A Kamigata Anthology: Literature from Japan’s Metropolitan Centers, 1600-1750

 

Edited by Sumie Jones and Adam L. Kern with Kenji Watanabe

Available for purchase at the University of Hawaii Press and for pre-order at Amazon.

 

This is the first of a three-volume anthology of Edo- and Meiji-era urban literature that includes An Edo Anthology: Literature from Japan’s Mega-City, 1750–1850 and A Tokyo Anthology: Literature from Japan’s Modern Metropolis, 1850–1920. The present work focuses on the years in which bourgeois culture first emerged in Japan, telling the story of the rising commoner arts of Kamigata, or the “Upper Regions” of Kyoto and Osaka, which harkened back to Japan’s middle ages even as they rebelled against and competed with that earlier era. Both cities prided themselves on being models and trendsetters in all cultural matters, whether arts, crafts, books, or food. The volume also shows how elements of popular arts that germinated during this period ripened into the full-blown consumer culture of the late-Edo period.

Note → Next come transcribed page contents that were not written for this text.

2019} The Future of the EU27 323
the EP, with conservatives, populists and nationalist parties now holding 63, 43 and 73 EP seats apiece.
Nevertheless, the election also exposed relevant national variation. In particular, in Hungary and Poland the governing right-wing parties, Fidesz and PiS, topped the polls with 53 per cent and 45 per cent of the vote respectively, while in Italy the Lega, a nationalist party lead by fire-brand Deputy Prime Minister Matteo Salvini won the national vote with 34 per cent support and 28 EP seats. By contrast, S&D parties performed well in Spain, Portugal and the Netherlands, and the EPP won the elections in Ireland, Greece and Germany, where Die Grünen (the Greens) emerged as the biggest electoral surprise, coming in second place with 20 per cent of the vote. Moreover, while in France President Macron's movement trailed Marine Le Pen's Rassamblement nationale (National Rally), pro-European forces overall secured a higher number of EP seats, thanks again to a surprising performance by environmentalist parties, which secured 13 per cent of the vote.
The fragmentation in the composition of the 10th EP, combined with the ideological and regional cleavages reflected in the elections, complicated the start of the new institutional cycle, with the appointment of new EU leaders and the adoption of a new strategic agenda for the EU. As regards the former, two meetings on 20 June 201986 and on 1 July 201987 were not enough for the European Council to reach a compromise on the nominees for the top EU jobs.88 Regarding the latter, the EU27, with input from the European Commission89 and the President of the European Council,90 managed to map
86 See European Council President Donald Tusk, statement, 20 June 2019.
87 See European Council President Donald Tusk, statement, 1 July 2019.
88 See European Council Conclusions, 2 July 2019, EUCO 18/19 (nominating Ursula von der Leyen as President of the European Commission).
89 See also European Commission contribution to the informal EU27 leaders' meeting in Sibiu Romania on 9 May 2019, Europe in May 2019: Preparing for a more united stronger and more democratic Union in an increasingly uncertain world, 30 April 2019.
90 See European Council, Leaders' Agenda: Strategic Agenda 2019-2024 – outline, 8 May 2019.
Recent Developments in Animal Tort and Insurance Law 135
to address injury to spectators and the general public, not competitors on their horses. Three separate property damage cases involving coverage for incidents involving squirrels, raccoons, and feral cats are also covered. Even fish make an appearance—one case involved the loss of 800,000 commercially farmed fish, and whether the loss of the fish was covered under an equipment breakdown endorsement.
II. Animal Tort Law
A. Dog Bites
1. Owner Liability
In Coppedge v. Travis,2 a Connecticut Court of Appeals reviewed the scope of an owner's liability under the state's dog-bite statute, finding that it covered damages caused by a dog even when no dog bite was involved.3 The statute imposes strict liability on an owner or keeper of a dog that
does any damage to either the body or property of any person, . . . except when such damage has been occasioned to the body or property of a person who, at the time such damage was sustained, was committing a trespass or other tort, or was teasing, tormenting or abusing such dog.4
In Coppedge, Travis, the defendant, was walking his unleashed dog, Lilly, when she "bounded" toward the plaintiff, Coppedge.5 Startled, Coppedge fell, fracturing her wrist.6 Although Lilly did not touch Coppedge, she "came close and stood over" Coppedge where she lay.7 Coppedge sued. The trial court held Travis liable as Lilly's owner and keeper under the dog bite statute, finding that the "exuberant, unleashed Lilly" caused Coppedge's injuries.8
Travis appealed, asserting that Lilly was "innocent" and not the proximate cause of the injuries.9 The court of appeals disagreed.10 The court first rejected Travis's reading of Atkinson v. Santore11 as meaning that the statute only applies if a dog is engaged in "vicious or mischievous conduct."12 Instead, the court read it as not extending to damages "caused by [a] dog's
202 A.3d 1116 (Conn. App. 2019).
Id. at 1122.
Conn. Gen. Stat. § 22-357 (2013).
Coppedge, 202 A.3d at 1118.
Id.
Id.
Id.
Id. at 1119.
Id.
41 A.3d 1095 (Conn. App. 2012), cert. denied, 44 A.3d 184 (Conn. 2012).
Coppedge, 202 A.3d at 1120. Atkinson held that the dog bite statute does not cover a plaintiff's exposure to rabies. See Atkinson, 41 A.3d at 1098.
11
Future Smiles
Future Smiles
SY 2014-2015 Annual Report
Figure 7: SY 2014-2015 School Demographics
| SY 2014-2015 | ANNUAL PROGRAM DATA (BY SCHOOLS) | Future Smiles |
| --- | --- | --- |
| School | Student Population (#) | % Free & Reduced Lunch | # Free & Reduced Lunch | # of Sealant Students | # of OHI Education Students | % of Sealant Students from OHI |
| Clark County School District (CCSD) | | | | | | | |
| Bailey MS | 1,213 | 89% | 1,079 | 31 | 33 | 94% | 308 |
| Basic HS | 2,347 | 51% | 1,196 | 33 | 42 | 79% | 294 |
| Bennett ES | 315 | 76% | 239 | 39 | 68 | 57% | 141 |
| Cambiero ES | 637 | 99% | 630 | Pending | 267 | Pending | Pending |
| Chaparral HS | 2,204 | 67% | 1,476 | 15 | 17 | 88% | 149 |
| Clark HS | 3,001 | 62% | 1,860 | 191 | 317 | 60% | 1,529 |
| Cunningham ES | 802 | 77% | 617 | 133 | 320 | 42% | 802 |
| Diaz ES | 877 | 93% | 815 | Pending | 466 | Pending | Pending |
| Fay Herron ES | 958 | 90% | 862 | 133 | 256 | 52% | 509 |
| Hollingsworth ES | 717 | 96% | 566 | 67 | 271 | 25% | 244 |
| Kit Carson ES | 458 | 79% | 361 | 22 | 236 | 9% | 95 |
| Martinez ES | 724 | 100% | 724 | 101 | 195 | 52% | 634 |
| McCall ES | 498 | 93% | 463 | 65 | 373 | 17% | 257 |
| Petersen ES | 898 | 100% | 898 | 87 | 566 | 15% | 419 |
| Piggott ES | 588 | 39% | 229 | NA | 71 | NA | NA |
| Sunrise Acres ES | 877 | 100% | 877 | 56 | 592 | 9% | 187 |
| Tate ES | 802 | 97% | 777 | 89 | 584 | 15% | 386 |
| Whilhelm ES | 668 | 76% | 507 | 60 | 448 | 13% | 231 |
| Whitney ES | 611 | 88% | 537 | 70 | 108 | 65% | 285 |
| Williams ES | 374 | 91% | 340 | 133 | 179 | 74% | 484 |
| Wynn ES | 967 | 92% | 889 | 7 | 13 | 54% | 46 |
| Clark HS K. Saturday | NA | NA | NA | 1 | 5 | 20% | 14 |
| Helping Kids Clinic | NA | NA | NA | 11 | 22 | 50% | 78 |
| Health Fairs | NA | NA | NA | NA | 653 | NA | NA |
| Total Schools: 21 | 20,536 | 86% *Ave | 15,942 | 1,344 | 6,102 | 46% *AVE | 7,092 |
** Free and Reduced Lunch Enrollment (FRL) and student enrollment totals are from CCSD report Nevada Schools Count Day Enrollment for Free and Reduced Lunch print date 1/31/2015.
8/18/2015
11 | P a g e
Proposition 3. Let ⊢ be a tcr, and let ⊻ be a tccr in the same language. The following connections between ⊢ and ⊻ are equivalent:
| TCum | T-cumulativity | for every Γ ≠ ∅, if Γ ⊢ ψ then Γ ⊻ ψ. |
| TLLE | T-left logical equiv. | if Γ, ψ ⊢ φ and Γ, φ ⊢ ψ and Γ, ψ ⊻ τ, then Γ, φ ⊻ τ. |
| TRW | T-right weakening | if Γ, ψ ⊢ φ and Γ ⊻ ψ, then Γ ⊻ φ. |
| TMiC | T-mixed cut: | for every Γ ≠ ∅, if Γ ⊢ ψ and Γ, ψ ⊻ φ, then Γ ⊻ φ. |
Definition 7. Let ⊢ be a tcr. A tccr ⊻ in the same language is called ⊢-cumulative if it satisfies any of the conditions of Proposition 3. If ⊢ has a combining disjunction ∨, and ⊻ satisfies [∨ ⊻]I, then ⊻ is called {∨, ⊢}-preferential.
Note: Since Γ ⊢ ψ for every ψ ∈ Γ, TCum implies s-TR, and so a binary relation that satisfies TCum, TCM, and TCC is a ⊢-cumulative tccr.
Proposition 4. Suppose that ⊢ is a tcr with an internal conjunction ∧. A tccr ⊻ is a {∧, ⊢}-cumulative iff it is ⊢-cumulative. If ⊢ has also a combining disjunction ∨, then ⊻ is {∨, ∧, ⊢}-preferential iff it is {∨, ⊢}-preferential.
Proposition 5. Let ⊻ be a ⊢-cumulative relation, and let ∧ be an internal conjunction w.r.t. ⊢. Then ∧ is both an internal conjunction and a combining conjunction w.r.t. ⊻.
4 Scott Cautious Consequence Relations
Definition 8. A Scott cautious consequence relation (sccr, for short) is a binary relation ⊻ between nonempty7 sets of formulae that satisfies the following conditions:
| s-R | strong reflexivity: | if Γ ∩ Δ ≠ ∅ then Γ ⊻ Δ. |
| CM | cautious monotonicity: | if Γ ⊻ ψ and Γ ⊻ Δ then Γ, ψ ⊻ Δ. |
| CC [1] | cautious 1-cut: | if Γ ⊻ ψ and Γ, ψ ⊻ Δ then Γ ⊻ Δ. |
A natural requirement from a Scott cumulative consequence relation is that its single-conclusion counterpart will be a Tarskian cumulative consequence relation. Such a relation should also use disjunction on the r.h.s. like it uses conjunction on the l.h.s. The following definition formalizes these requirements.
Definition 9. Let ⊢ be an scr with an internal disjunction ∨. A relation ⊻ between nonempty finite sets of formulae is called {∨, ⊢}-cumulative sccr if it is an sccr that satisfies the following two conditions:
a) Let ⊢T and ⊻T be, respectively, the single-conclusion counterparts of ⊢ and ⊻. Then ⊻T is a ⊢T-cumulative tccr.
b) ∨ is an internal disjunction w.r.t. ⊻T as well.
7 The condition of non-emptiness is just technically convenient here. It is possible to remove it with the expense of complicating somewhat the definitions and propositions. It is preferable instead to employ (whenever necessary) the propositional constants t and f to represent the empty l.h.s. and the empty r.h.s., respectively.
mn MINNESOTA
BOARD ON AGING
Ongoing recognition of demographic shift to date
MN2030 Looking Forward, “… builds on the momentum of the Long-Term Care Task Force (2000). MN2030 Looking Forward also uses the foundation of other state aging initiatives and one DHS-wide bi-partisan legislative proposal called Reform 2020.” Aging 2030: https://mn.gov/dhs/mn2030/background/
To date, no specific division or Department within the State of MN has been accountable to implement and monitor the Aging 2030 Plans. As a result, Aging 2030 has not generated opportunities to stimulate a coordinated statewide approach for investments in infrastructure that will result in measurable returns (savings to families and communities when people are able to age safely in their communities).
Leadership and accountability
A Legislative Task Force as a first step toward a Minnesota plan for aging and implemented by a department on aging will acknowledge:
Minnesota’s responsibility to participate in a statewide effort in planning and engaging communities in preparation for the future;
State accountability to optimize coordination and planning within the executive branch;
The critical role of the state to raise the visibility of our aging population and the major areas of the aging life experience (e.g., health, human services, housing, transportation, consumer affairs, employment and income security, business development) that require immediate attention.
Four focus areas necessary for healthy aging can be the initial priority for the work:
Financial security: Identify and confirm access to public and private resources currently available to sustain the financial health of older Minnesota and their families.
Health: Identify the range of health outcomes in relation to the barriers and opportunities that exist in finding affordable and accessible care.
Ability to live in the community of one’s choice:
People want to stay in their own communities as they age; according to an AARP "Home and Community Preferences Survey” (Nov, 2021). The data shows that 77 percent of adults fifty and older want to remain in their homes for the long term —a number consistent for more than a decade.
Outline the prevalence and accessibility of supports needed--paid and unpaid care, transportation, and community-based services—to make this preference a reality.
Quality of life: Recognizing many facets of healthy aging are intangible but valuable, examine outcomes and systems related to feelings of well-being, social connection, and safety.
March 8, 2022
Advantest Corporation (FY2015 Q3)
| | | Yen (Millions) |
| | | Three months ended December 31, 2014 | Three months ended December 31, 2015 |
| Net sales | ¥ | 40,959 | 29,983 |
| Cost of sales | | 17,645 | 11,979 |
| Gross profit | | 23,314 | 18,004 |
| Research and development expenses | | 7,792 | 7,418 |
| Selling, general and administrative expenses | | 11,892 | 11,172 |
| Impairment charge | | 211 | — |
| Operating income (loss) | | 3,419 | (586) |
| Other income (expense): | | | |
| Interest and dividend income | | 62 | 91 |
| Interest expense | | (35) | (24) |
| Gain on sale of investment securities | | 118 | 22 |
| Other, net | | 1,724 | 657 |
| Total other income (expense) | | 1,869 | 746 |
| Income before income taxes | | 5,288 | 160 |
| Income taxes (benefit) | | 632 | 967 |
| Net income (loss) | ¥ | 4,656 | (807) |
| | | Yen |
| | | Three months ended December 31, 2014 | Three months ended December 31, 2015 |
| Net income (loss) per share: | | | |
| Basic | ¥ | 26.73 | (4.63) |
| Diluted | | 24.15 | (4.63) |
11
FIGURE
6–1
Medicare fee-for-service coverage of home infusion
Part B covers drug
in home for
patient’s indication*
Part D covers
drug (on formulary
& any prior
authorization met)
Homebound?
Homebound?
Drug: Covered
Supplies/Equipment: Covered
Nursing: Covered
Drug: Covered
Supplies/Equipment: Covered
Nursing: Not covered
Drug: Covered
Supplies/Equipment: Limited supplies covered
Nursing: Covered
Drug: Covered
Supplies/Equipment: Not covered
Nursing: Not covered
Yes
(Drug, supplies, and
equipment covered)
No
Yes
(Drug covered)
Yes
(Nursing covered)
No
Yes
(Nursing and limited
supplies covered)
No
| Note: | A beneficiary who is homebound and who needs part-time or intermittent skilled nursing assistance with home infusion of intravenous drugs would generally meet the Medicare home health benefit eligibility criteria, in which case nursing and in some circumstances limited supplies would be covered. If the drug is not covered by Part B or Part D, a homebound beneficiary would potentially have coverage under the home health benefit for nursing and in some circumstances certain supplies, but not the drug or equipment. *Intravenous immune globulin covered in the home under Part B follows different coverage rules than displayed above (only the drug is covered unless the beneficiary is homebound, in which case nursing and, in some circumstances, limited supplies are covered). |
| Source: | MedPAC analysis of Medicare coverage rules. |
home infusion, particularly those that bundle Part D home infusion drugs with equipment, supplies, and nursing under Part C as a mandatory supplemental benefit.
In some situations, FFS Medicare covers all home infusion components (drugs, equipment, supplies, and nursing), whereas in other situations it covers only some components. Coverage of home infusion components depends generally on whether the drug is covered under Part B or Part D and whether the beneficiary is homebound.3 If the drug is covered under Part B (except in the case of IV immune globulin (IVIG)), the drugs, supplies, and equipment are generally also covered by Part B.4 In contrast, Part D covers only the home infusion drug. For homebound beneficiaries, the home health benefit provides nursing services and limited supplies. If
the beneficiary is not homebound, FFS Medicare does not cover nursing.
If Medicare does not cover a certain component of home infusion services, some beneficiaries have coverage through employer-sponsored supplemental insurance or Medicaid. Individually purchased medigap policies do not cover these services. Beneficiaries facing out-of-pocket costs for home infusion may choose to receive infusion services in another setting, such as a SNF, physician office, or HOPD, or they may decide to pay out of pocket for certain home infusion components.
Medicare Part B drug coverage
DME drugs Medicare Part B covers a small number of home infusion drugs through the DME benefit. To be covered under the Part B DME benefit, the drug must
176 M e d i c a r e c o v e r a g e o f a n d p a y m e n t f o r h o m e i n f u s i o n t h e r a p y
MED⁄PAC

The tendency to imagine Japan’s modernity as a creation of Western influence since the mid-nineteenth century is still strong, particularly outside Japan studies. A Kamigata Anthology challenges such assumptions by illustrating the flourishing phenomenon of Japan’s movement into its own modernity through a selection of the best examples from the period, including popular genres such as haikai poetry, handmade picture scrolls, travel guidebooks, kabuki and joruri plays, prose narratives of contemporary life, and jokes told by professional entertainers. Well illustrated with prints from popular books of the time and hand scrolls and standing screens containing poems and commentaries, the entertaining and vibrant translations put a spotlight on texts currently unavailable in English.

Reviews

A Kamigata Anthology brings together a scintillating array of popular literature from the Kyoto-Osaka region during the early Edo period. Few readers will fail to be surprised by its range or to delight in the verve of the translations, every one of which is an illuminating joy.”

—Timon Screech, School of Oriental and African Studies, University of London

“This long-awaited volume is full of lively translations that span an impressive variety of literary genres. The abundant use of images is particularly effective in bringing the works to life and demonstrating how narratives, drama, and poetry were consumed through an interplay of different media. It is a wonderful resource for not only academic specialists in premodern Japanese literature and history, but also anyone interested in Japanese popular culture, visual media, gender and sexuality, and the broader study of literary form and genre.”